Selective gradient clipping

SudakshK · April 1, 2025, 2:14pm

Hi,
I have been working on an application where I need to partly freeze the layers and I do this by masking gradients to zero in each epoch for particular weights.
Thus I removed gradient clipping while training vit-b-16 model on imagenet, as it always changed my gradeints which need to be 0. It turned out that the gradients were exploding and I recieved nan loss. How can I avoid this, while keeping gradient from not exploding and also freeze the grads. Is it possible to selectively apply grad clipping on particular weights?
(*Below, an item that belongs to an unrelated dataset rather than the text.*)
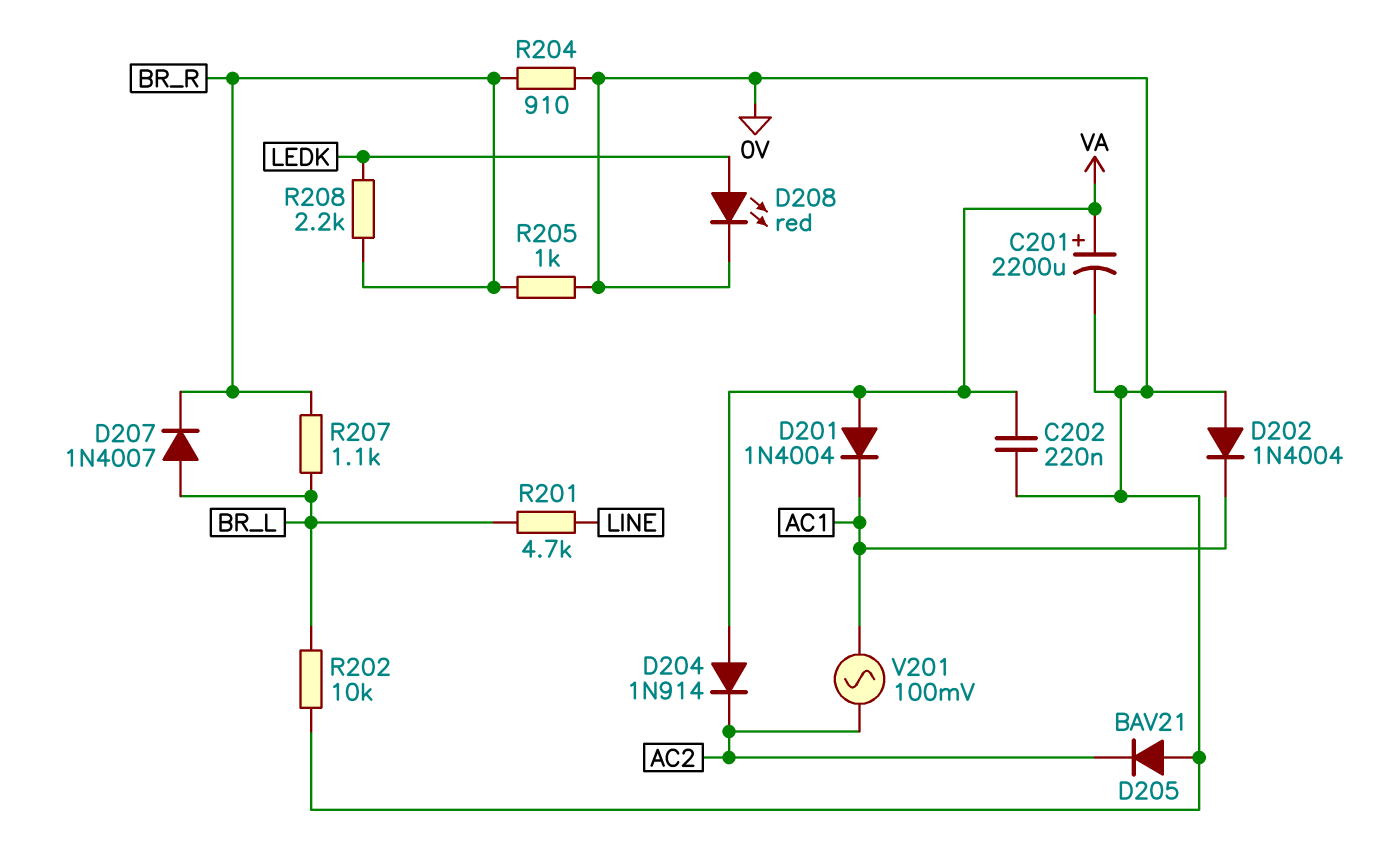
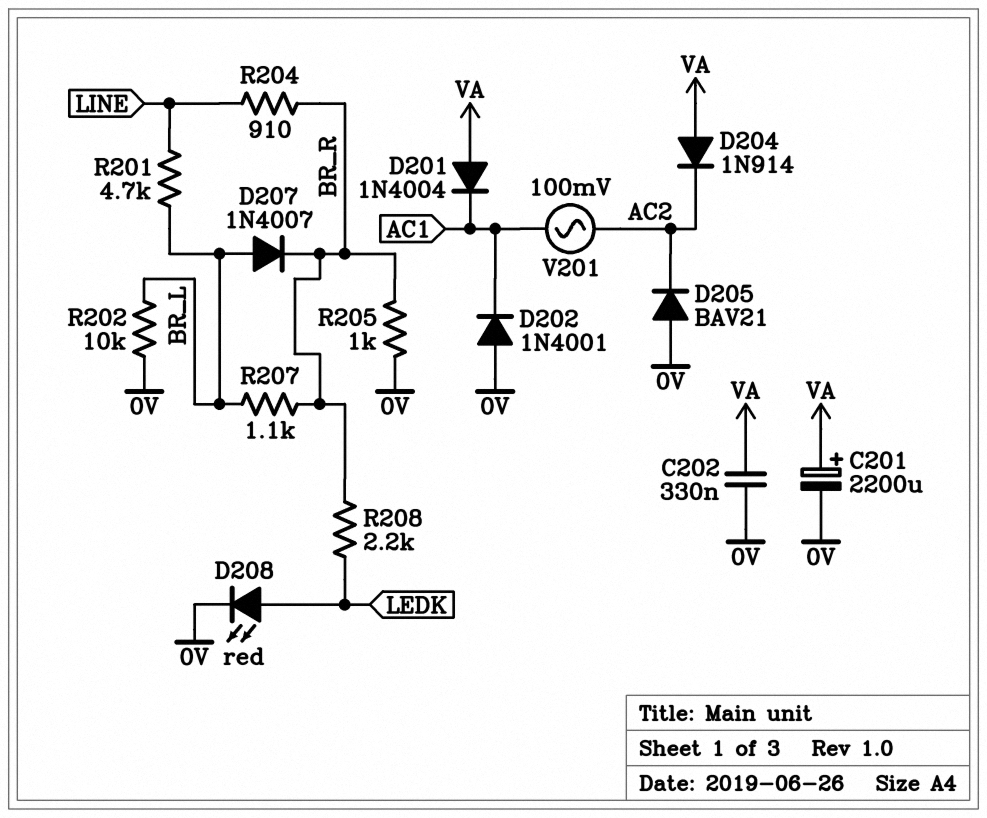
C202: 220nF (0V, VA) -> 330nF (0V, VA)
D202: diode 1N4004 (A 0V, K AC1) -> diode 1N4001 (A 0V, K AC1)
R204: 910 (0V, BR_R) -> 910 (BR_R, LINE)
ptrblck · April 1, 2025, 5:32pm

Yes, you can pass a subset to the clipping operator:

model = models.resnet18()
params_for_grad_clipping = itertools.chain(model.conv1.parameters(), model.fc.parameters())

x = torch.randn(1, 3, 224, 224)
out = model(x)
out.mean().backward()

print(model.conv1.weight.grad.abs().sum(), model.fc.weight.grad.abs().sum())
# tensor(42.4067) tensor(420.8640)

torch.nn.utils.clip_grad_value_(params_for_grad_clipping, clip_value=1e-7)
print(model.conv1.weight.grad.abs().sum(), model.fc.weight.grad.abs().sum())
# tensor(0.0009) tensor(0.0512)

SudakshK · April 2, 2025, 12:17pm

Hi Patrick,
Really thanks for the reply, but maybe I will rephrase my question, I need to partially freeze each layer. Below is the code snippet:

with torch.no_grad():
                layer.weight.grad[freeze_dim0, freeze_dim1] = 0
                if layer.bias is not None:
                        layer.bias.grad[freeze_dim0] = 0

So I am freezing specific parts of the weights and not whole weight, can I apply gradient clipping only on the remaining weights, whose gradients are still non-zero?

ptrblck · April 2, 2025, 2:03pm

I don’t think this would be directly possible without workarounds of creating custom trainable and frozen weights in custom modules.
Given that gradient clipping should not change gradients with a value of zero you should be able to just apply it on the entire parameter.
If you want to compute e.g. the norm of the trainable part only, you could use torch.nn.utils.clip_grads_with_norm_ and pass the pre-calculated total_norm to this call.

SudakshK · April 8, 2025, 1:17pm

Thanks! Got it, It works in this way!